(Transcribed page contents)
═══
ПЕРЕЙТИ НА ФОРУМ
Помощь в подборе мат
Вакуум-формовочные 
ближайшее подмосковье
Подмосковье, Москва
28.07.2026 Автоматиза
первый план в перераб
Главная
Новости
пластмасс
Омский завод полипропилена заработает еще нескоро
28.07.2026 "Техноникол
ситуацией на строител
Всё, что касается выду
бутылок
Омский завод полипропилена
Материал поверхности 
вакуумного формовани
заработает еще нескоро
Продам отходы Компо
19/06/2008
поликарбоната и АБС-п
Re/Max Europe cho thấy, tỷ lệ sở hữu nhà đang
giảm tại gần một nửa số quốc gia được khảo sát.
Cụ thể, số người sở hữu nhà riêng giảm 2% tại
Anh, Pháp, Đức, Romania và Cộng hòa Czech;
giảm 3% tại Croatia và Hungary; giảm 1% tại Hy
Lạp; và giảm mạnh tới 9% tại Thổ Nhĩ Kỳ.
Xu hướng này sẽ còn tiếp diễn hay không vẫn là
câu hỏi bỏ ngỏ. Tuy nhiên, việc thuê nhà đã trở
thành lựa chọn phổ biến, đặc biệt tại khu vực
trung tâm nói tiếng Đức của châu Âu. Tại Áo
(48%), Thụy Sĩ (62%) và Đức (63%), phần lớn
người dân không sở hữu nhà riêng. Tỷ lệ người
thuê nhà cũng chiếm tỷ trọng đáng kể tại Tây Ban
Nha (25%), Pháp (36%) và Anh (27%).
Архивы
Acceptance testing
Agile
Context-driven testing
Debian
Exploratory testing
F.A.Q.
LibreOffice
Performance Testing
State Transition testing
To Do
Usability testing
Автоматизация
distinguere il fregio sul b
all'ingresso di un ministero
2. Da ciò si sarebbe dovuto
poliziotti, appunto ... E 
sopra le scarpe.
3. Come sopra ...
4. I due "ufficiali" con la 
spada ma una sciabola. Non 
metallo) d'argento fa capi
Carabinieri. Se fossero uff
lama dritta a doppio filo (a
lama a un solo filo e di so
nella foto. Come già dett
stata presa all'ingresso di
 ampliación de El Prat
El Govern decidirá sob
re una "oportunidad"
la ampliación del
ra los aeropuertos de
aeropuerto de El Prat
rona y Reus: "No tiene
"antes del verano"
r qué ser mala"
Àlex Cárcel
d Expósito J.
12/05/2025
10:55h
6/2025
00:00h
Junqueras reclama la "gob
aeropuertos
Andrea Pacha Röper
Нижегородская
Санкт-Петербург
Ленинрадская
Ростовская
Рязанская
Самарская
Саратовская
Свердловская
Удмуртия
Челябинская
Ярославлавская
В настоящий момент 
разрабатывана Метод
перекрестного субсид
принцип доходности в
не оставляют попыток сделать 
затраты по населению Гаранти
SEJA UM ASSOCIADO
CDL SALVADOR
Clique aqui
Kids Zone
═══
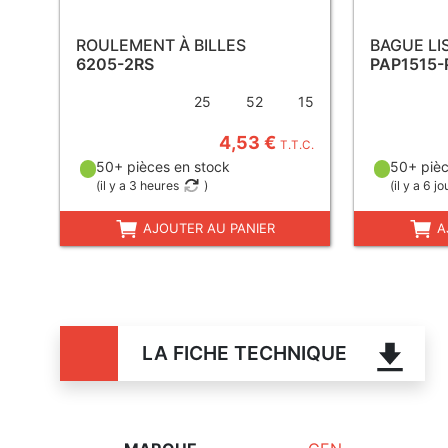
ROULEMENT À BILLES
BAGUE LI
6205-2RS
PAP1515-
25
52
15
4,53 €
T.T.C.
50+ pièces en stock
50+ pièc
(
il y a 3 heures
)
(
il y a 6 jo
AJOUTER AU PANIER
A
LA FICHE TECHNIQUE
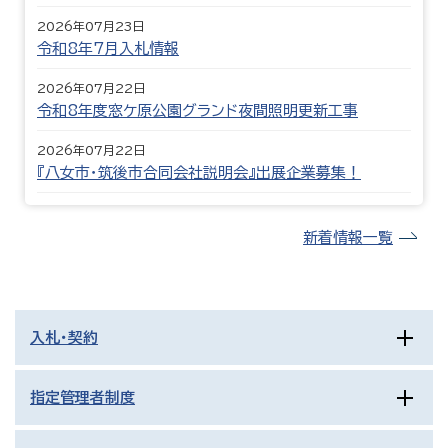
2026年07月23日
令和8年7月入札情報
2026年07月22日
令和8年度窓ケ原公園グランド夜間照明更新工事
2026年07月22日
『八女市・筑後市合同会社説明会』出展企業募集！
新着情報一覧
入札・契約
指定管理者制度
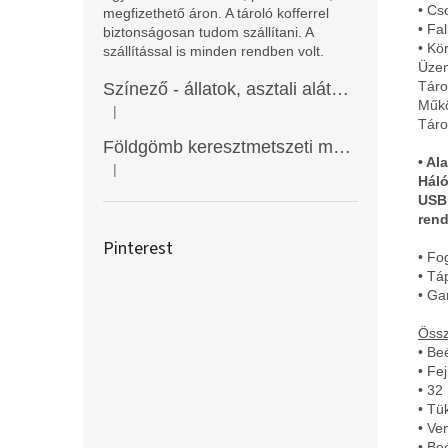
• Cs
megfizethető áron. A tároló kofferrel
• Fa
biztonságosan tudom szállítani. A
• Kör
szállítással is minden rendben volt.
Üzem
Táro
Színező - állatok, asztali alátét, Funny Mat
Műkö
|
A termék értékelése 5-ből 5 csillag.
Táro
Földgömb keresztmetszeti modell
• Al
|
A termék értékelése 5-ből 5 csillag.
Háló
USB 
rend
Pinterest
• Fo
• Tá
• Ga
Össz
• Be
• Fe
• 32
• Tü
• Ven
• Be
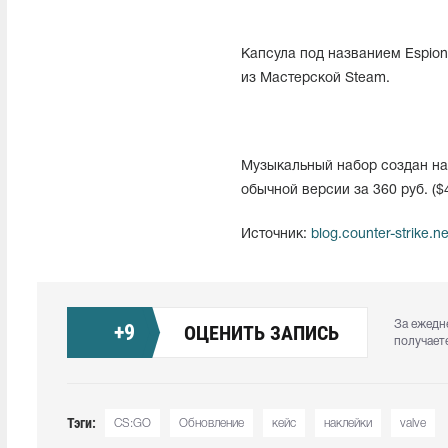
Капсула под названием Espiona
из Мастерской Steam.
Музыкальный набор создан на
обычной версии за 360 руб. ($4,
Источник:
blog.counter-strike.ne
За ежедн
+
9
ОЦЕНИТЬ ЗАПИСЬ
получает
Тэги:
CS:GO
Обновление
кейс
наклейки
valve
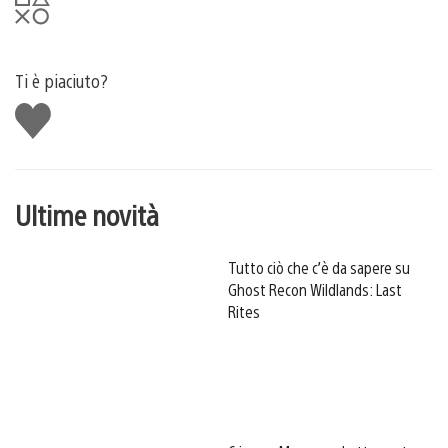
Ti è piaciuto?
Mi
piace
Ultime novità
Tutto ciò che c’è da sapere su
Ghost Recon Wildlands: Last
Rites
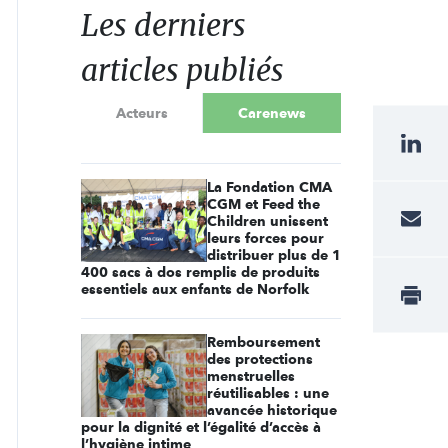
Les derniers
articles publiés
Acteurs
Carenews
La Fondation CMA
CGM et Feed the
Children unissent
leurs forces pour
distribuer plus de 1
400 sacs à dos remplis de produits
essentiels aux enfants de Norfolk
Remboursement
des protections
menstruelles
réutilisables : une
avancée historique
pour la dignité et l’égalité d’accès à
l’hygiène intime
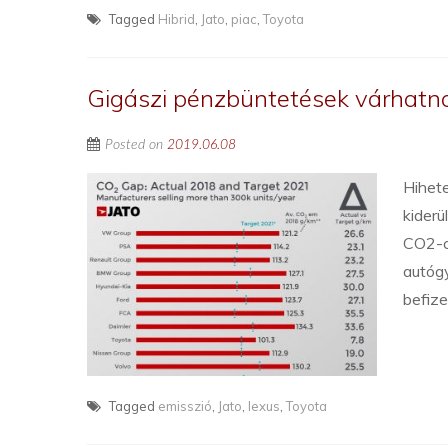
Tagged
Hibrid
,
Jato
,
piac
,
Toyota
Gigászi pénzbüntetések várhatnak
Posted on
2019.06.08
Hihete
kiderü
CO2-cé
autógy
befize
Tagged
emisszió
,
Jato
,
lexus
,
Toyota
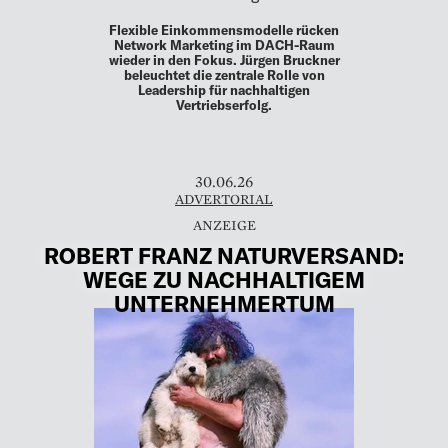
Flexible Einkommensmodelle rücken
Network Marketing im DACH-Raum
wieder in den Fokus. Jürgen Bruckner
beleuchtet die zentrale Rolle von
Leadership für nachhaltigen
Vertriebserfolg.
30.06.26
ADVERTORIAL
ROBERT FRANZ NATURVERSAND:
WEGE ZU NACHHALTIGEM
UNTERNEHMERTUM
═══
▸ **Work to be completed**
If a line in the data above includes the string "ampliación", copy it.

▸ **Response below**
 ampliación de El Prat
la ampliación del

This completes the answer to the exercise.